Lassie is gone in the morning, but Frank will soon have something to remember her by — in the form of yet another video Bruce made of the unsuccessful first half of their night, which is now quickly making its way around the YouTubes. Frank, mostly soft-spoken and rather wooden as played by Hunnam, finally explodes at Bruce, who is now an aspiring film director and really doesn’t see any of this nonsense as his problem.
Far from the pleasant policeman he played in Bridesmaids, O’Dowd leans into Bruce’s self-obsession, and he’s fully believable as the kind of son who would sell his parents’ cars for drug money — and the kind of sociopath who wouldn’t save a pet pig from drowning. (That’s not a metaphor. There’s an actual pig-drowning.)

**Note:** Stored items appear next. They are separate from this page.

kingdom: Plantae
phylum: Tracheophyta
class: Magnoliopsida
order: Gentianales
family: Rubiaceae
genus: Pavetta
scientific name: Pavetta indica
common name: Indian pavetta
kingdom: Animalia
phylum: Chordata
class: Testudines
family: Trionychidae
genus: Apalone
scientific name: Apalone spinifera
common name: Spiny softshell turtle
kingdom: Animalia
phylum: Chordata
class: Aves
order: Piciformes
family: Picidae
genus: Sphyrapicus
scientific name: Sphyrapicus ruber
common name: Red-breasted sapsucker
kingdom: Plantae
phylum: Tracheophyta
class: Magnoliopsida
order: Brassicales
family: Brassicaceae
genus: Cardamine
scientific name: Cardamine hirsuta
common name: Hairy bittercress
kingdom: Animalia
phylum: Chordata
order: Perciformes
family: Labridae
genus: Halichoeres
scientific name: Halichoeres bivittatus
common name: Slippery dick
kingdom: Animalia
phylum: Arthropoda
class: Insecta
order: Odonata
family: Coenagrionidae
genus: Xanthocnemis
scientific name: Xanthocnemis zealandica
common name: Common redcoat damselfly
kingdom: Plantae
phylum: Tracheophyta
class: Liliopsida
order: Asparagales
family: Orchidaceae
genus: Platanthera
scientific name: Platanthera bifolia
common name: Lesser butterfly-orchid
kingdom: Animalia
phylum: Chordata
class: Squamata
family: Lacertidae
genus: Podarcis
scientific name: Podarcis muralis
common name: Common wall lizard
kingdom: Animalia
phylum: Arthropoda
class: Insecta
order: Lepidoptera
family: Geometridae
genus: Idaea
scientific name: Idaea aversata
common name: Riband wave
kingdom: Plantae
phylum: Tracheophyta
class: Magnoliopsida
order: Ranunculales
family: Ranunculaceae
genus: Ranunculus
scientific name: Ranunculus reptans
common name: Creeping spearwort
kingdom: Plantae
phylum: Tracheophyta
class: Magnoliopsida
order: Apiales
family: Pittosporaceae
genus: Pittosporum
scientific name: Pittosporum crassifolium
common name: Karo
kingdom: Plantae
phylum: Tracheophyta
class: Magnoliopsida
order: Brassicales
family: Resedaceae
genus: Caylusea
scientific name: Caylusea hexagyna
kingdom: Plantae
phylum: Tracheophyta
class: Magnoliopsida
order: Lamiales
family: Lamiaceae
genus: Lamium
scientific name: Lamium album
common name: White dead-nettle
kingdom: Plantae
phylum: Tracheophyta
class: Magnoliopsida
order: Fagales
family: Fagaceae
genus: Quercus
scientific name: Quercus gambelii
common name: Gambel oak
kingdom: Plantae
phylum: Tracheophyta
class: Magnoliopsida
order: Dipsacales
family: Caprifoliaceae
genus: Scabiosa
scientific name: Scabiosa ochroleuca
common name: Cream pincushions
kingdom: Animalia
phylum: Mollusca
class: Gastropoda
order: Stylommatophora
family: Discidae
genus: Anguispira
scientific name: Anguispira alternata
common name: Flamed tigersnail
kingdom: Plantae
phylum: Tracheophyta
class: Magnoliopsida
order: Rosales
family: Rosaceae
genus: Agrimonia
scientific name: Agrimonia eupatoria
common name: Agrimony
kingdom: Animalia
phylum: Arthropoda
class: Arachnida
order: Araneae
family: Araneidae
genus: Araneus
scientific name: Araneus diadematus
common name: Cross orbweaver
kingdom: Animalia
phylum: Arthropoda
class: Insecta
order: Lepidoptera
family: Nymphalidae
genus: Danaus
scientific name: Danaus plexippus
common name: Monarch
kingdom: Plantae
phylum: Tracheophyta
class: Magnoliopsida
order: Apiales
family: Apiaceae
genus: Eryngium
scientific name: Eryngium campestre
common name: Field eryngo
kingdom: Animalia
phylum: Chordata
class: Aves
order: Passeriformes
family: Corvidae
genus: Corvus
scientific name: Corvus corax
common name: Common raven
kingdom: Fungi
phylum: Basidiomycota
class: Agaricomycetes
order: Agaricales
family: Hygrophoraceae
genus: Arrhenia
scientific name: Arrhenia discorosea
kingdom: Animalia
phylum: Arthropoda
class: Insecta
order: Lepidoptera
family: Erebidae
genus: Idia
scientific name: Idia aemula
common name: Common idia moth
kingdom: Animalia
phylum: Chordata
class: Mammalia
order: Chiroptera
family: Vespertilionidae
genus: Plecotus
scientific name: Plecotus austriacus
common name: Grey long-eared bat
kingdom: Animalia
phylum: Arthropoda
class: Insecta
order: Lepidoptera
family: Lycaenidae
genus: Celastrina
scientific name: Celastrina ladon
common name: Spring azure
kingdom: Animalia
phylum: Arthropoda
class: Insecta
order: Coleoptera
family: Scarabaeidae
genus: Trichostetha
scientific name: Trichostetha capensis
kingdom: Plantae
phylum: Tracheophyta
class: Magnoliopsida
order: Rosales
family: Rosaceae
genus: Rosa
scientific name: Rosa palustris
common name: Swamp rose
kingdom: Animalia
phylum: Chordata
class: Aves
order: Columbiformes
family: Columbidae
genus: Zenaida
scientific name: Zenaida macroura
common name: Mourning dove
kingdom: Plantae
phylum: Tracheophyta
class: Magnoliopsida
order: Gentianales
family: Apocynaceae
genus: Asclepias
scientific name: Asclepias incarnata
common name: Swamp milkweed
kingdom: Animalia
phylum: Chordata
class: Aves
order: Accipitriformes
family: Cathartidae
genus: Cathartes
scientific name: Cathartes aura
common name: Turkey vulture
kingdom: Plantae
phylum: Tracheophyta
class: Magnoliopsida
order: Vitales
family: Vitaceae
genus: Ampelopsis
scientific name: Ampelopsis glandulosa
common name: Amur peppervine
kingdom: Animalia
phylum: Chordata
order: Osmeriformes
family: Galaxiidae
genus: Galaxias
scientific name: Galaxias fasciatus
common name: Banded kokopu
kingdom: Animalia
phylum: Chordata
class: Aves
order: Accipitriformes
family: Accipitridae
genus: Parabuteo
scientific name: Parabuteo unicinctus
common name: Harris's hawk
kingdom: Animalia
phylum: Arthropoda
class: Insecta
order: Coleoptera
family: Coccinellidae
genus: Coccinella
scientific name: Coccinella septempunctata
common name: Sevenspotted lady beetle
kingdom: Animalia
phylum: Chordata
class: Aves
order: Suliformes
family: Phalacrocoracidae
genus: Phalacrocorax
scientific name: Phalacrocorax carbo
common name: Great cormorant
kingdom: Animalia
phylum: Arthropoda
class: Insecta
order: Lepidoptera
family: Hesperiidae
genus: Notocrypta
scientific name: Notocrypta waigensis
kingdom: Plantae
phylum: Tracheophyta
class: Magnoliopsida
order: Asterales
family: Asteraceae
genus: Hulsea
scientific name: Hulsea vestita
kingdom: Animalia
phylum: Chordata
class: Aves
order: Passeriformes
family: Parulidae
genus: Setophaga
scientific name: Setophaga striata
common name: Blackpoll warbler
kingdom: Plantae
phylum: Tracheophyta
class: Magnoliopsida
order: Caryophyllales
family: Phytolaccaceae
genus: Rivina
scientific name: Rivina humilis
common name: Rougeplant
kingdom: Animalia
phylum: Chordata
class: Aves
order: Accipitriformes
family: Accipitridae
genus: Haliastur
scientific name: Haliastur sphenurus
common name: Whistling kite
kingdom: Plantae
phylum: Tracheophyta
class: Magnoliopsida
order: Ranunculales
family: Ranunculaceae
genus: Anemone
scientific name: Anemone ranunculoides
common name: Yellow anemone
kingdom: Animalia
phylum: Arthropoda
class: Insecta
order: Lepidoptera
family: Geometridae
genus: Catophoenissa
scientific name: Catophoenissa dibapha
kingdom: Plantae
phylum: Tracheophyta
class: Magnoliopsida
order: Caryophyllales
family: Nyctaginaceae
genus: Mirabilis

Only when Bruce learns that Lassie is the daughter of his rehab roommate Jack (Chris Noth), an unbalanced former A-lister, does he join Frank in trying to get back the (lack-of) sex tape. That’s when — rather than taking advantage of the opportunity for these two characters to explore their dysfunctional relationship — Frankie trades organic comedy for arbitrary wackiness, as Frank and Bruce follow the tape to the house of Jack’s Latina housekeeper, to a porn production company where it was uploaded, and to the boudoir of Bruce’s former cellmate Phyllis (Ron Perlman), a master hacker and transwoman whose recent sex-reassignment surgery Frankie finds endlessly comical. Frank’s relationship with Lassie feels equally dated, proceeding as it does along familiar romcom routes signposted by cliche and formula.
Tragically unfunny, Frankie is occasionally elevated by some of its gifted and game cast, but the film’s nasty, comedically incoherent script limits its potential. That the movie is only an hour-and-a-half long should be some kind of relief, but frankly that amount of time spent watching Frank in the desert, alone in silence, might have been funnier. It certainly would have been more human.